Author of the week
Yuval Noah Harari
Yuval Noah Harari has always been a big-picture thinker, said Matt Kettmann in the Santa Barbara, Calif. Independent. Long before the Israeli historian wrote Sapiens, his best-selling 2011 book about all of human history, he puzzled over the meaning of life—and the then teenage Harari was shocked that the adults around him couldn’t care less about such questions. “They were very worried about money, about careers,” he says, “but were completely nonchalant about the fact that they didn’t understand what life is all about.” Harari vowed to be different, but didn’t really get a chance to chase his passion until, after focusing on military history, he won tenure at the Hebrew University of Jerusalem. “Writing Sapiens and Homo Deus was, in a way, fulfilling the promise I made to myself as a teenager,” he says.

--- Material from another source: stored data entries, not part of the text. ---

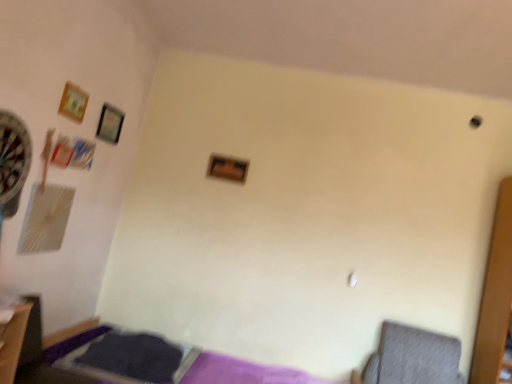
At what (x,y) coordinates should I click in order to perform the action: click on blank space above metallic silver dartboard at left (from a real-world perspective). Please return your answer as a coordinate pair (x, y). Image resolution: width=512 pixels, height=384 pixels. Looking at the image, I should click on (20, 110).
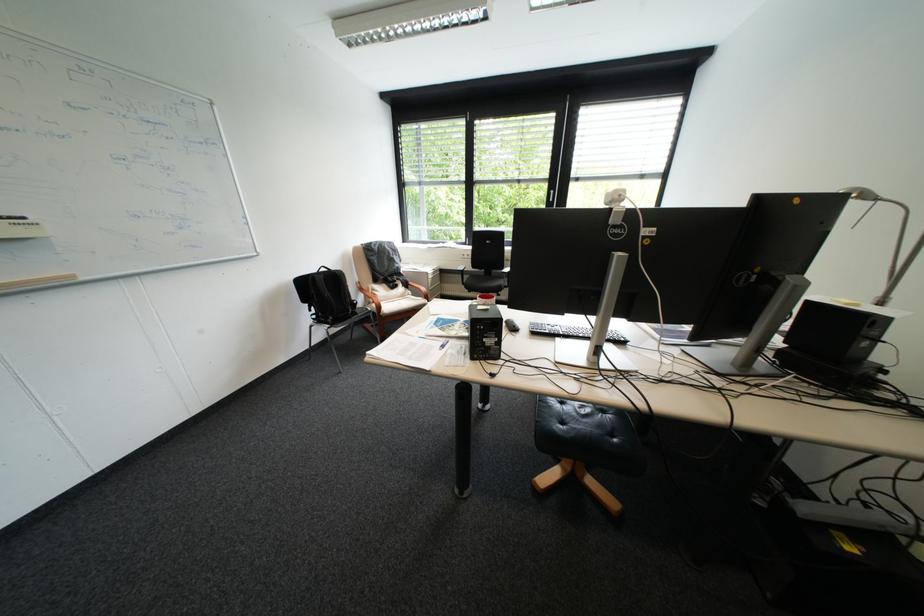
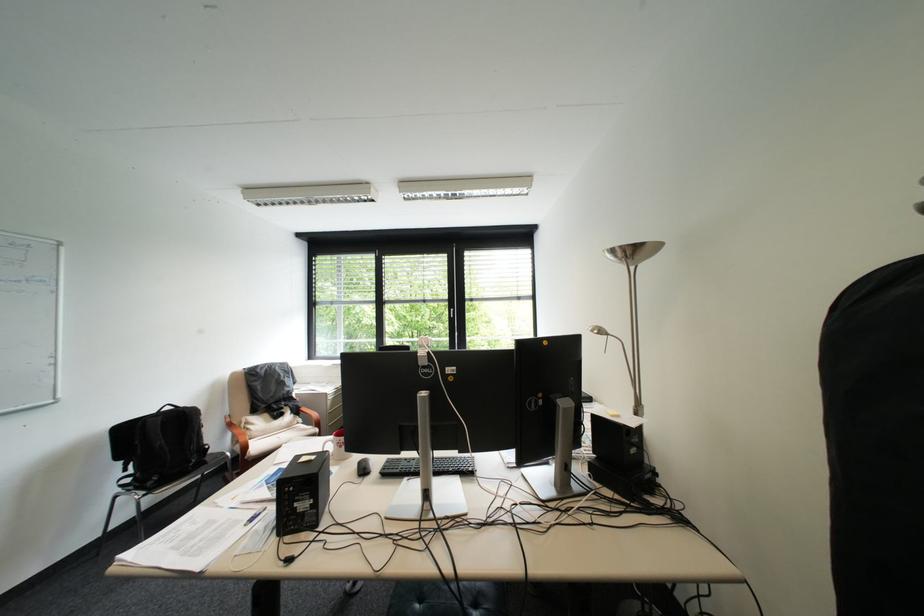
The point at (383, 291) is marked in the first image. Where is the corresponding point in the second image?

(256, 424)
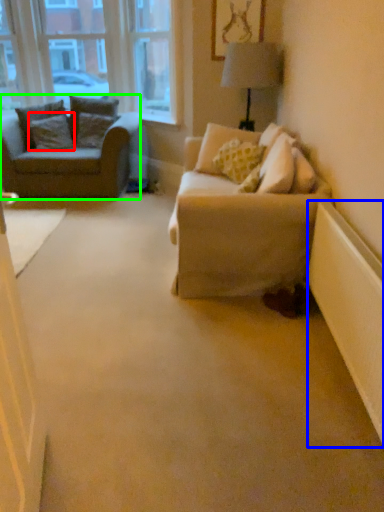
Question: Based on their relative distances, which object is farther from pillow (highlighted by a red box)? Choose from radiator (highlighted by a blue box) and studio couch (highlighted by a green box).

Choices:
 (A) radiator
 (B) studio couch

Answer: (A)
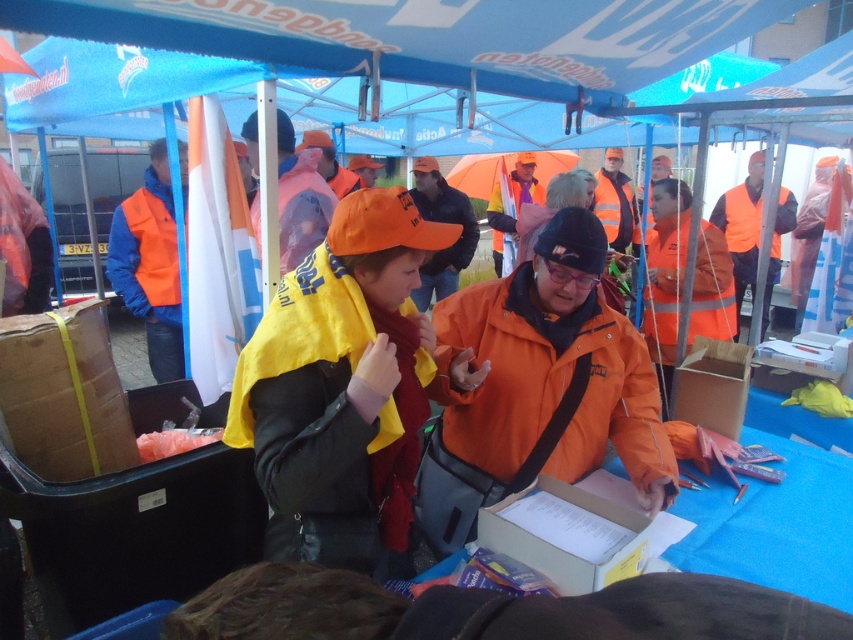
Can you confirm if orange reflective jacket at center is positioned below orange fabric cap at center?

Correct, orange reflective jacket at center is located below orange fabric cap at center.

How much distance is there between orange reflective jacket at center and orange fabric cap at center?

orange reflective jacket at center is 7.15 feet from orange fabric cap at center.

Does point (306, 211) lie in front of point (471, 220)?

Yes, it is in front of point (471, 220).

Identify the location of orange reflective jacket at center. The image size is (853, 640). (299, 198).

Who is shorter, orange matte jacket at center or cardboard box at center?

Standing shorter between the two is cardboard box at center.

Is orange matte jacket at center above cardboard box at center?

Yes, orange matte jacket at center is above cardboard box at center.

Is point (642, 342) farther from camera compared to point (550, 490)?

Yes, it is behind point (550, 490).

Identify the location of orange matte jacket at center. The width and height of the screenshot is (853, 640). (546, 384).

Which is in front, point (496, 342) or point (361, 236)?

Point (361, 236) is in front.

Between point (637, 483) and point (254, 333), which one is positioned in front?

Point (254, 333)

The height and width of the screenshot is (640, 853). Find the location of `orange matte jacket at center`. orange matte jacket at center is located at coordinates (546, 384).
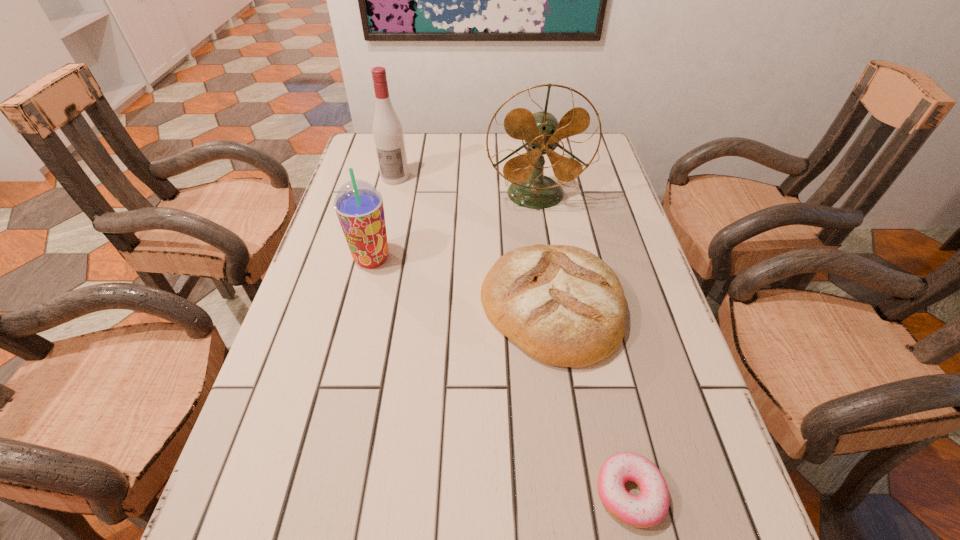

Homo Deus—currently another best-seller—predicts an unsettling human future, said Nate Hopper in Time. Though Harari sees us moving toward ending war, famine, and plagues, he admits that our computers and nanobots and other technologies might leave us with little work to do and thus strip our lives of meaning. Or at least of the old meanings. Harari also expresses confidence that we will soon focus more attention on engineering our happiness, on understanding our bodies and inner lives and cleaning out the bugs. “In the 21st century,” he says, “we are going to gain the power to control the world inside us. The danger is that we will misuse this power and end up with an internal ecological disaster—a complete mental breakdown.”